'''
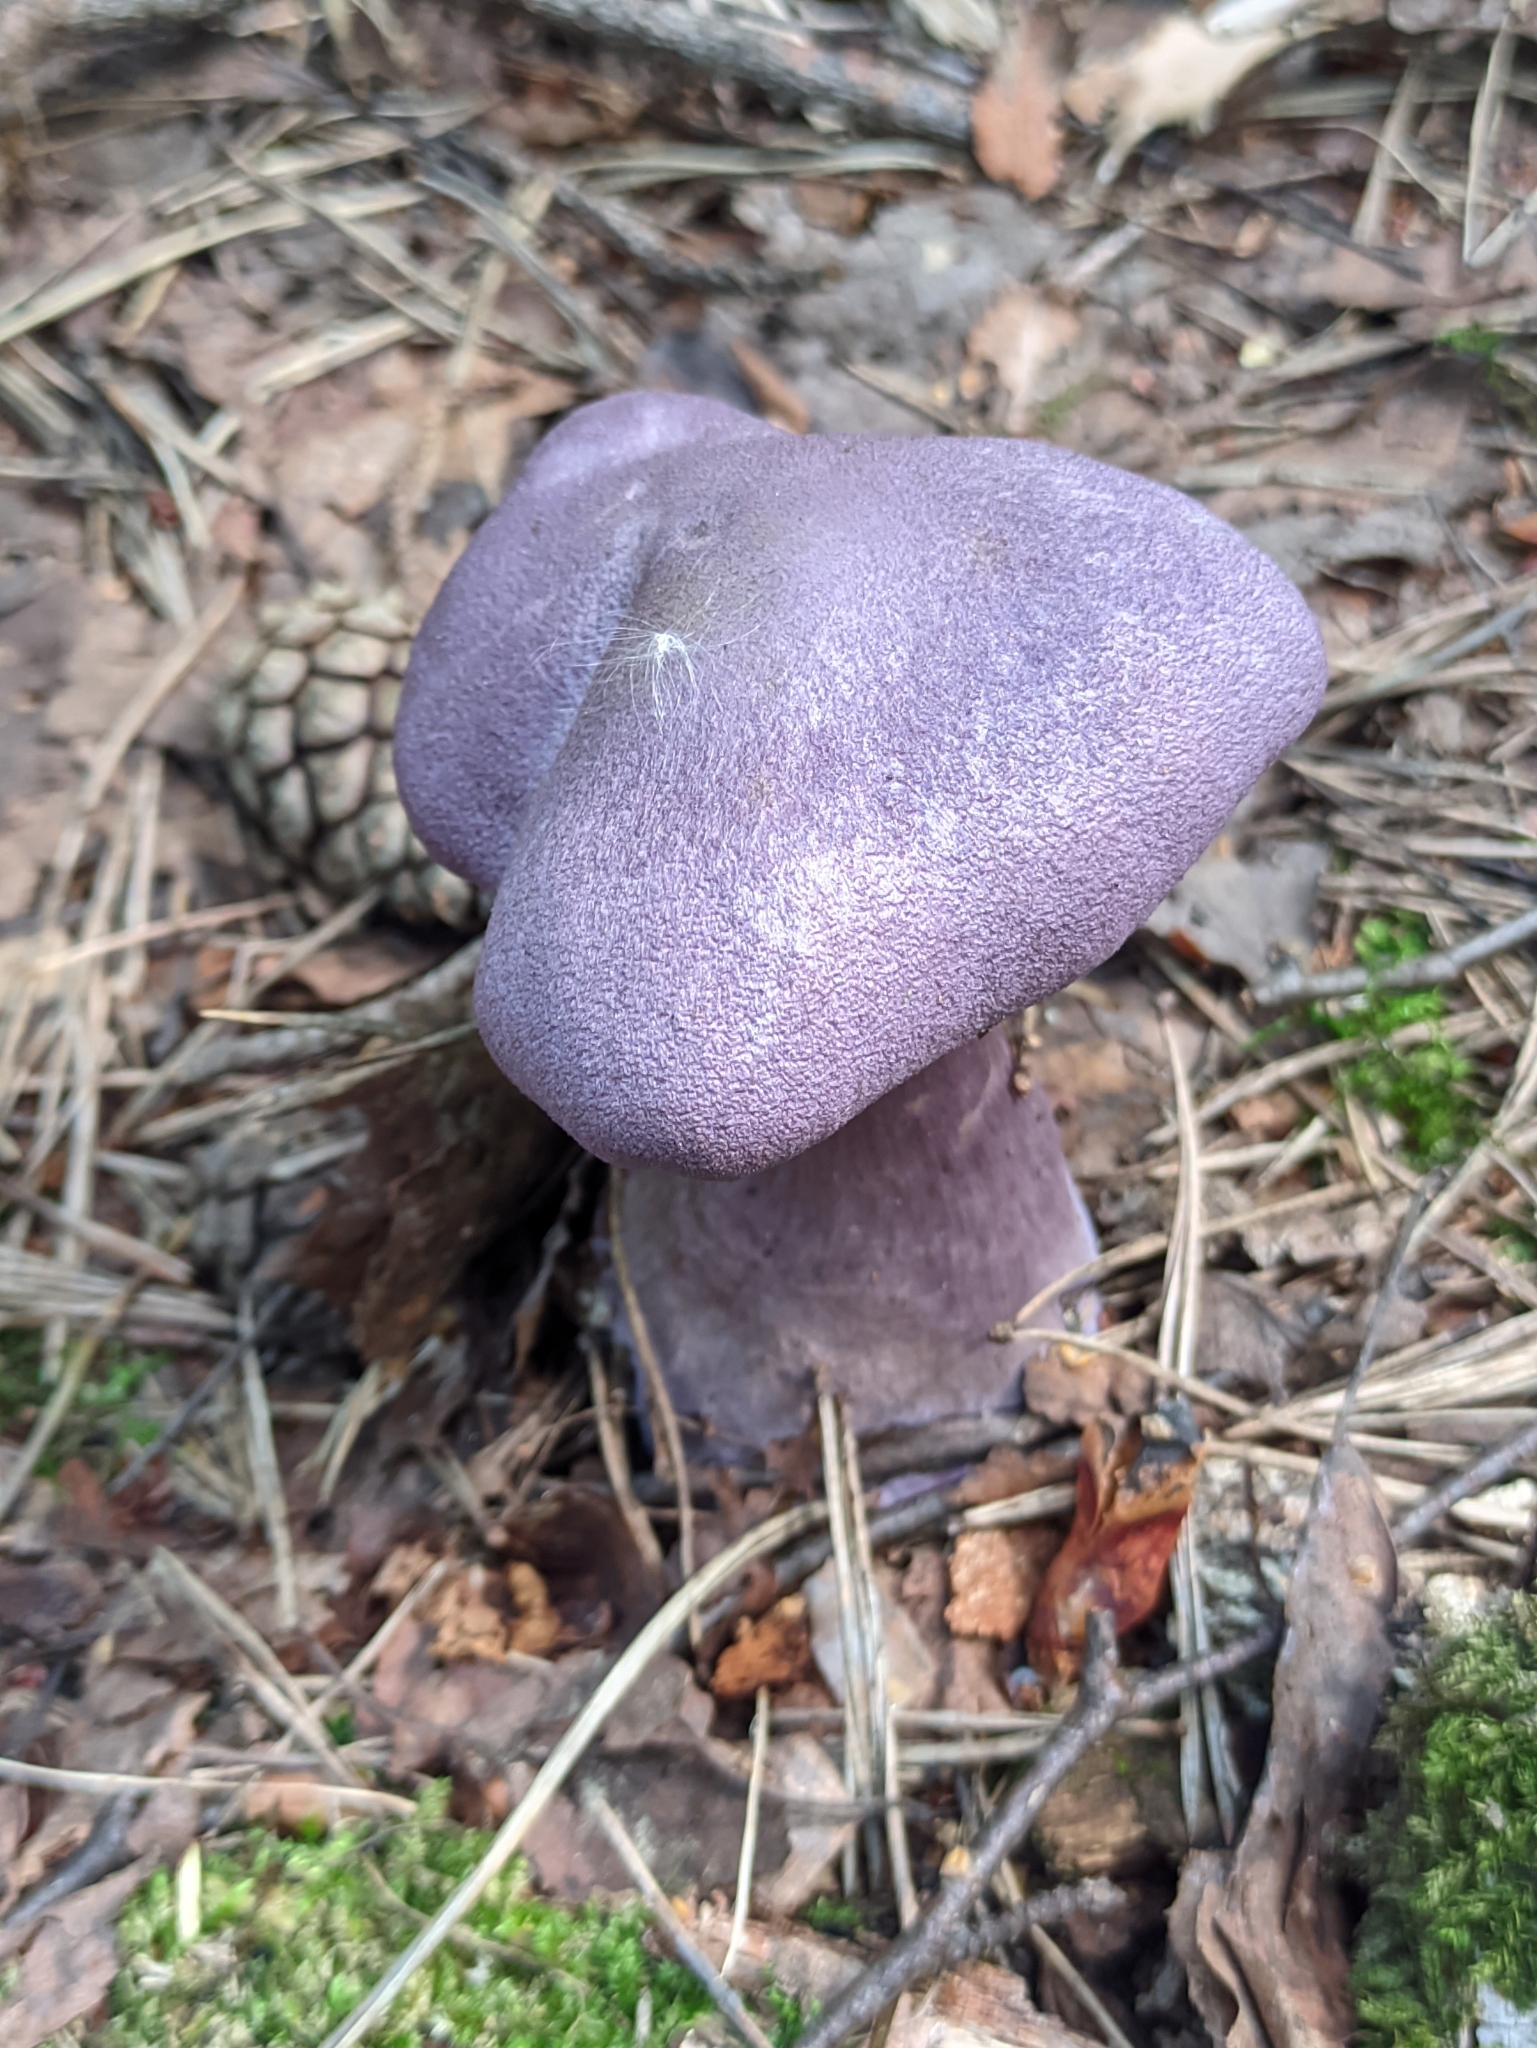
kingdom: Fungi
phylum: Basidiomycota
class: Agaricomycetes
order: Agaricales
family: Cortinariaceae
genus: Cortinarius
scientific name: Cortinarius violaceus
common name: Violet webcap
'''
## Instructions for the task
Please rewrite the lines of the records starting with the line with "order: Agaricales" and going on through the end of the records, with "common name" changed to "vernacular name" and everything else left as it is.

## Complete response
order: Agaricales
family: Cortinariaceae
genus: Cortinarius
scientific name: Cortinarius violaceus
vernacular name: Violet webcap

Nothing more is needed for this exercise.